Minute papillon ! Dès lors que les cuisines sont comptées, je rassemble mes hôtes adultes autour de la table. Je leur fournis une feuille millimétrée et leur explique qu’un carré de dix millimètres de côté représente un mètre carré. Toutes et tous se plaignent d’avoir deux mains gauches, mais toutes et tous dessinent très bien. Sur cette feuille de papier, je leur demande de dessiner leur habitation telle qu’ils la perçoivent. Puis, dans un deuxième élan de générosité envers mon enquête, je leur demande de dessiner leur habitation telle qu’ils la souhaiteraient. Enfin, dès qu’ils ont terminé, je mesure et je dessine moi-même leur maison sur une autre feuille millimétrée – voir illustration ci-contre. La comparaison des trois est instructive. Pour faire simple, la tranche d’âge 20/34 ans qui possède une habitation d’une moyenne de quarante-six mètres carrés par personne désire – à 71 % – une augmentation de quatre-vingt-quatre mètres carrés par personne, soit presque le double ! Il me faut vous rappeler que cette tranche d’âge va bientôt en avoir dans la poche. Leur portefeuille va bientôt enfler, ils vont avoir les moyens de leurs désirs… La tranche d’âge 30/34 ans qui possède une habitation d’une moyenne de soixante-et-un mètres-carrés par personne désire – à 42 % – une augmentation de quatre-vingts mètres carrés et demi. Globalement, les demandes de cette tranche d’âge rencontrent celle des jeunes qu’ils ont été, il y a peu. Nous pouvons peut-être y voir un semblant de vérité, ce qui nous attend dans un avenir proche. La dernière tranche d’âge de 60/84 ans qui possède quarante-sept mètres carrés par personne désire – à 47 % – une augmentation de septante-six mètres-carrés et demi.
▬▬▬▬▬▬
Consigne: Relevez toutes les tranches d'âge mentionnées dans l'extrait choisi, sous la forme où elles y apparaissent.

Données fournies:
▬▬▬▬▬▬
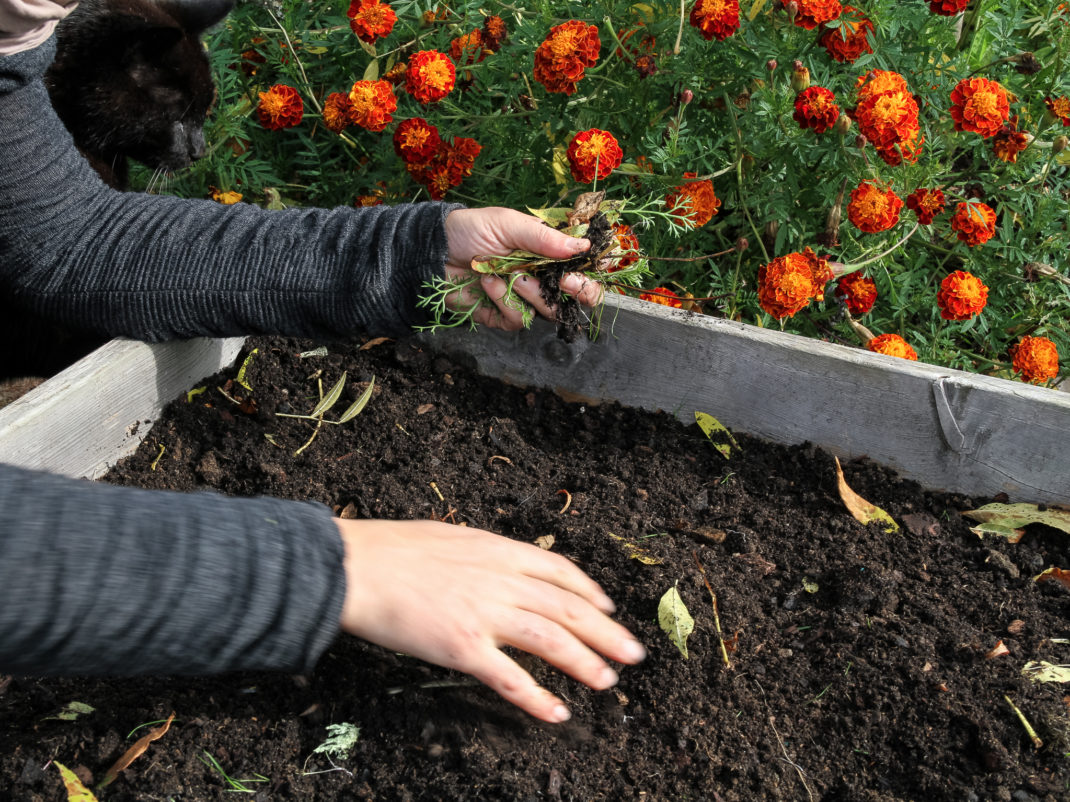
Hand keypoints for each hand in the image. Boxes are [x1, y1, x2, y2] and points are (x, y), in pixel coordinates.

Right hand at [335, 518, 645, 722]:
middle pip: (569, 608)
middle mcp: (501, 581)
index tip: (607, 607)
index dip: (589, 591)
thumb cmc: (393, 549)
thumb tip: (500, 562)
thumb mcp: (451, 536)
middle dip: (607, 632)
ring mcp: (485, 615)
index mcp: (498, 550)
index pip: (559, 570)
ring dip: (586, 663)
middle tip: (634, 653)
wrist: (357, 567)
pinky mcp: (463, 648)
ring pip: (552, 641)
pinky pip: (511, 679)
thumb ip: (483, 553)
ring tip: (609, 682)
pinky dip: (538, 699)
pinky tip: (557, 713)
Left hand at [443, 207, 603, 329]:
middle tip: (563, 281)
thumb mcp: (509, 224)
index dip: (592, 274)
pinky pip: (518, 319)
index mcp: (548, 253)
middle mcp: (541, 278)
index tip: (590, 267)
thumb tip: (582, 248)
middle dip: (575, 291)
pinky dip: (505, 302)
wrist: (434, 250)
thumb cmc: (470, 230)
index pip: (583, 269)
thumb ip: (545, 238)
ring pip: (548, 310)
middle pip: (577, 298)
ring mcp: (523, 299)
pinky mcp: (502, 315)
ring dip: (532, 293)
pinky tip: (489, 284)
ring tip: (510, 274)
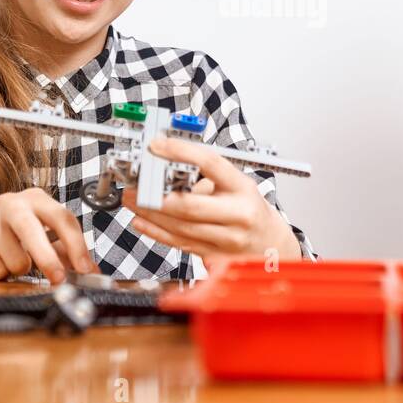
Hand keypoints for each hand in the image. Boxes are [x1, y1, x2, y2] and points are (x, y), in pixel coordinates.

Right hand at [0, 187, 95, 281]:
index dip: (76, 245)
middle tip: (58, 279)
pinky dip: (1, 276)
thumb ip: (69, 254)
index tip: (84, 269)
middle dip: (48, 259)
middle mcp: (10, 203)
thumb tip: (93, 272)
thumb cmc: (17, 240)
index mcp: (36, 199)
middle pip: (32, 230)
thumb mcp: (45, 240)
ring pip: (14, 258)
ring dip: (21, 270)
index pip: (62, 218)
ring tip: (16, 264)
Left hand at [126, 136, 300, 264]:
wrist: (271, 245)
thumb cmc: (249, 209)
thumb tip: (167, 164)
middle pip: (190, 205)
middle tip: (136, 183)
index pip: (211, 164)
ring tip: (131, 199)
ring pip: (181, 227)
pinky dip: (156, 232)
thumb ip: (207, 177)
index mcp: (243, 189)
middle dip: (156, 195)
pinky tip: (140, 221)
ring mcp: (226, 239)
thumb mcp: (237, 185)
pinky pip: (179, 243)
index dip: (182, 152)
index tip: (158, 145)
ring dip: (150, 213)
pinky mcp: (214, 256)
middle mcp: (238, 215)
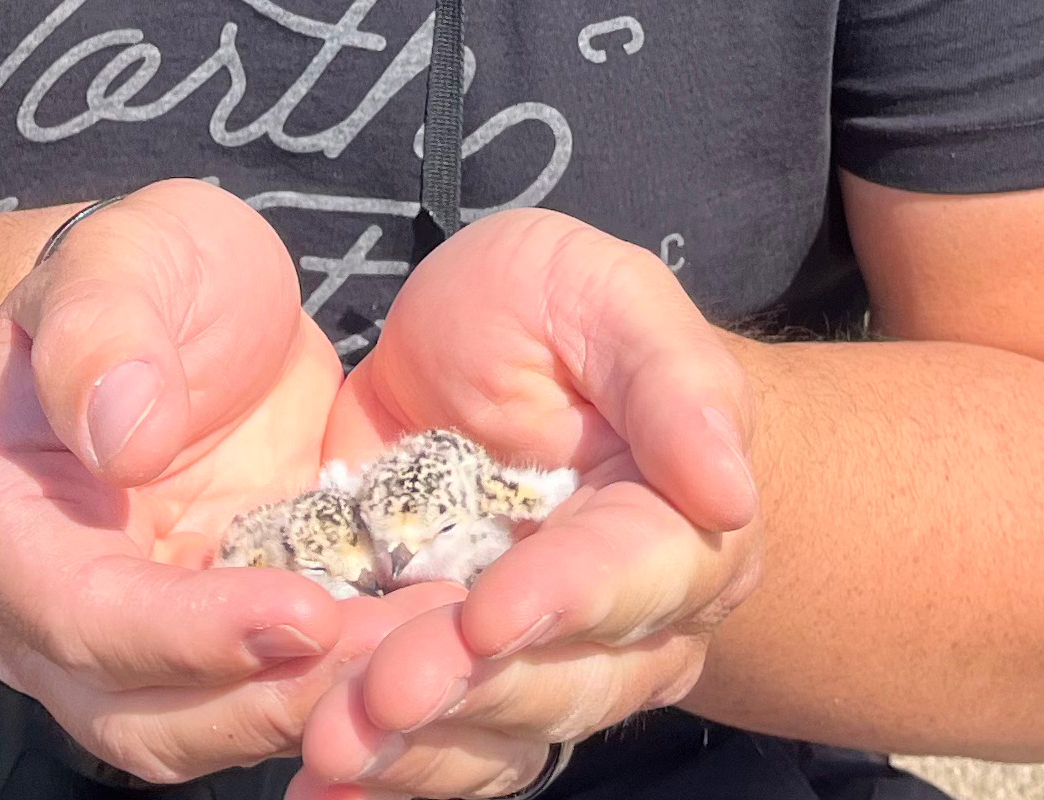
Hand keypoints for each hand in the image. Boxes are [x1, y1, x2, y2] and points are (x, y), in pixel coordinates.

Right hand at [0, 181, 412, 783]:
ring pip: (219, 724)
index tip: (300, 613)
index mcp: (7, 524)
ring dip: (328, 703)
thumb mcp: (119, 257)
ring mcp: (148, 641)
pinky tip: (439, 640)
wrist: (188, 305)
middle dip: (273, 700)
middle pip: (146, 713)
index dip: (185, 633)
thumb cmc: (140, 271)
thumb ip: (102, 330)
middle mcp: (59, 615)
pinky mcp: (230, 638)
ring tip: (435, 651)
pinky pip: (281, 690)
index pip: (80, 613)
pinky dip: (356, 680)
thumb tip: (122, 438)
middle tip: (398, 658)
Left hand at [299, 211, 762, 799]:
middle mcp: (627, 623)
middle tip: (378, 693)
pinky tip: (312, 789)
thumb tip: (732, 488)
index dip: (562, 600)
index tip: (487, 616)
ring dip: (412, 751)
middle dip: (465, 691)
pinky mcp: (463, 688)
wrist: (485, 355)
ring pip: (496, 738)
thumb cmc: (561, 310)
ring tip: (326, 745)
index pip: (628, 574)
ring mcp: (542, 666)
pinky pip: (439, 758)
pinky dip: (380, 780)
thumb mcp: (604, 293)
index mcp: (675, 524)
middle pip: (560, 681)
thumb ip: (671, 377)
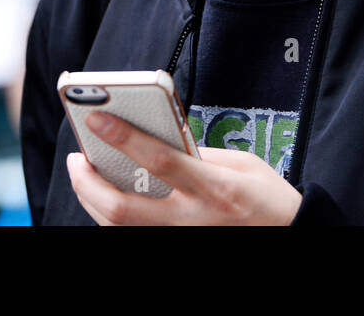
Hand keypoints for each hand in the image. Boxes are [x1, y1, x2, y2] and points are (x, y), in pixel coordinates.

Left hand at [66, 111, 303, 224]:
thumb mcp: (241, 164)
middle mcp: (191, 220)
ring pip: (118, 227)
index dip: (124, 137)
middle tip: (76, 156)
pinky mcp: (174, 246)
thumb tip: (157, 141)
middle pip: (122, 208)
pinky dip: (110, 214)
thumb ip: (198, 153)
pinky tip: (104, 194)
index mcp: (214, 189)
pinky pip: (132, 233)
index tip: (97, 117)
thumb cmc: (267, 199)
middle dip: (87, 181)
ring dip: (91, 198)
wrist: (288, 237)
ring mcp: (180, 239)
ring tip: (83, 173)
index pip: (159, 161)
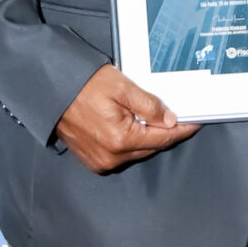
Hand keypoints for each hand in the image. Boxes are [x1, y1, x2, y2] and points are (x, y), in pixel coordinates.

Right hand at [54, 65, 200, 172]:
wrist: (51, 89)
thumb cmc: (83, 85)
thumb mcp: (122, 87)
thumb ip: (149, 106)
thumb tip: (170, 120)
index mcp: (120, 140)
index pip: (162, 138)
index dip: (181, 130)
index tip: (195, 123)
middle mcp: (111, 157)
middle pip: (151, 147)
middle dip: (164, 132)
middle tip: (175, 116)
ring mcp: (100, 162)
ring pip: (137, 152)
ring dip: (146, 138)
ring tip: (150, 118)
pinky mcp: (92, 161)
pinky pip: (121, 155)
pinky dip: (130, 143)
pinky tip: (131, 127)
▬▬▬▬▬▬
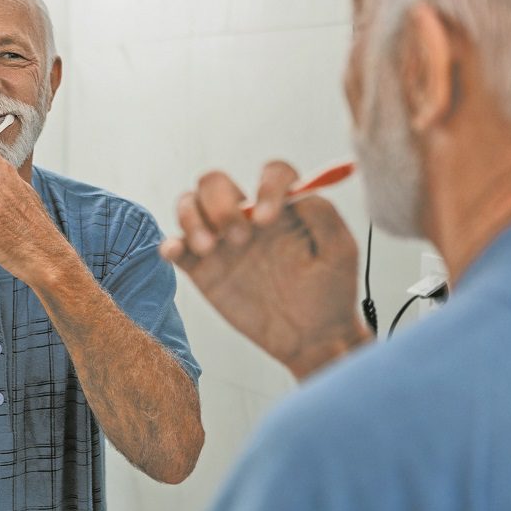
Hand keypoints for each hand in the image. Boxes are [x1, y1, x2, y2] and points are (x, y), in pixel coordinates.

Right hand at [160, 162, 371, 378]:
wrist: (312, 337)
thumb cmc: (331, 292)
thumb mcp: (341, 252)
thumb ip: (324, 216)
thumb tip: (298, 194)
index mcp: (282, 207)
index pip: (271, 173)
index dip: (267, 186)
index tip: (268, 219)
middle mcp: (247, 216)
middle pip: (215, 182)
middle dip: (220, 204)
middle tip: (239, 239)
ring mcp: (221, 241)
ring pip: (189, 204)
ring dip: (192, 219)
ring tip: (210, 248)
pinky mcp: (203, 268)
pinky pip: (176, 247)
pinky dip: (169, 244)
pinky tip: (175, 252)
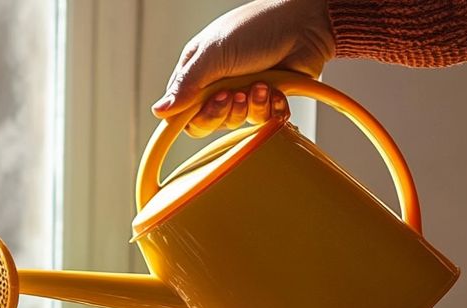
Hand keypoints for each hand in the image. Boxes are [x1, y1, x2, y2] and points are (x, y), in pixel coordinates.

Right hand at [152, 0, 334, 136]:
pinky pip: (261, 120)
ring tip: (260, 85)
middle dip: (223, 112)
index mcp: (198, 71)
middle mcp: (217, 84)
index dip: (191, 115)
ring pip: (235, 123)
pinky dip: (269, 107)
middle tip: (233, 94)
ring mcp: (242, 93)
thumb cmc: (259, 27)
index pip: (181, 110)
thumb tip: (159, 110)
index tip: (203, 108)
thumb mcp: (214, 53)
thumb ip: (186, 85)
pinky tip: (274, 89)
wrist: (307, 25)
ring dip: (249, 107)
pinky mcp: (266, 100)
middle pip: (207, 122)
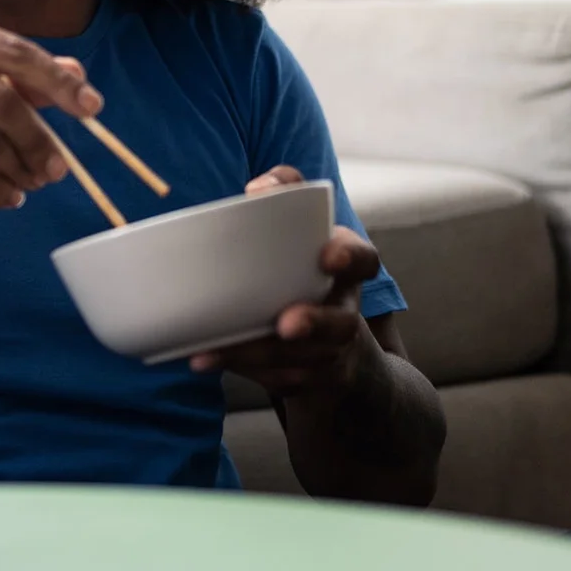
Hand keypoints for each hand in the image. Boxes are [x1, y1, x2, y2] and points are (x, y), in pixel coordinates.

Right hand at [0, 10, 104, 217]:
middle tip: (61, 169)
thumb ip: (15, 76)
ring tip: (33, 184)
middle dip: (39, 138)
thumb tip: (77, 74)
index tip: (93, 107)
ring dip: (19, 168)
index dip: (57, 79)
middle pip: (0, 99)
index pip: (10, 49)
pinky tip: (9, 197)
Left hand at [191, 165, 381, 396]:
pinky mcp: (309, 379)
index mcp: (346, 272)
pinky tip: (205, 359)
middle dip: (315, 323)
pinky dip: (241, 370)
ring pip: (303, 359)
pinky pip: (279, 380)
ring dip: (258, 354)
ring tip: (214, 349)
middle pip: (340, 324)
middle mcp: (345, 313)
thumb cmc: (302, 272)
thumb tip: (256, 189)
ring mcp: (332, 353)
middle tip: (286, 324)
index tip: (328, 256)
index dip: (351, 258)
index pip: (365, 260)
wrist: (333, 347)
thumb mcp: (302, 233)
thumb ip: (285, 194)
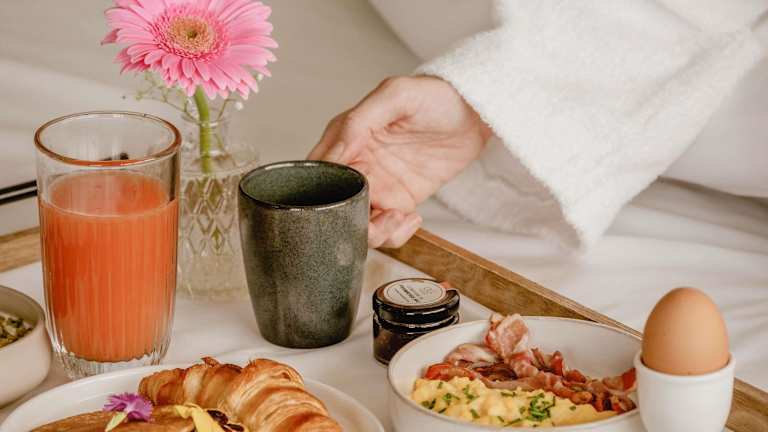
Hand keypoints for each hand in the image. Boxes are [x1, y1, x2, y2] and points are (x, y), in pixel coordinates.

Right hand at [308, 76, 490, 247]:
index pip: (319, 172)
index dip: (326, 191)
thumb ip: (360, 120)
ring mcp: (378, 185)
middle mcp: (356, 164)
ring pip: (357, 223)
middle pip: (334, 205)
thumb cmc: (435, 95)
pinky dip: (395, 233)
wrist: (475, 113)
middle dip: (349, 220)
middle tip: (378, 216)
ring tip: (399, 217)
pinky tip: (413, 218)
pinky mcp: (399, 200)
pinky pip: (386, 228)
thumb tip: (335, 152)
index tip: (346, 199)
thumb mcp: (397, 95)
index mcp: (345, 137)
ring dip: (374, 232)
▬▬▬▬▬▬
Corrigé:
20/34 ans
30/34 ans
60/84 ans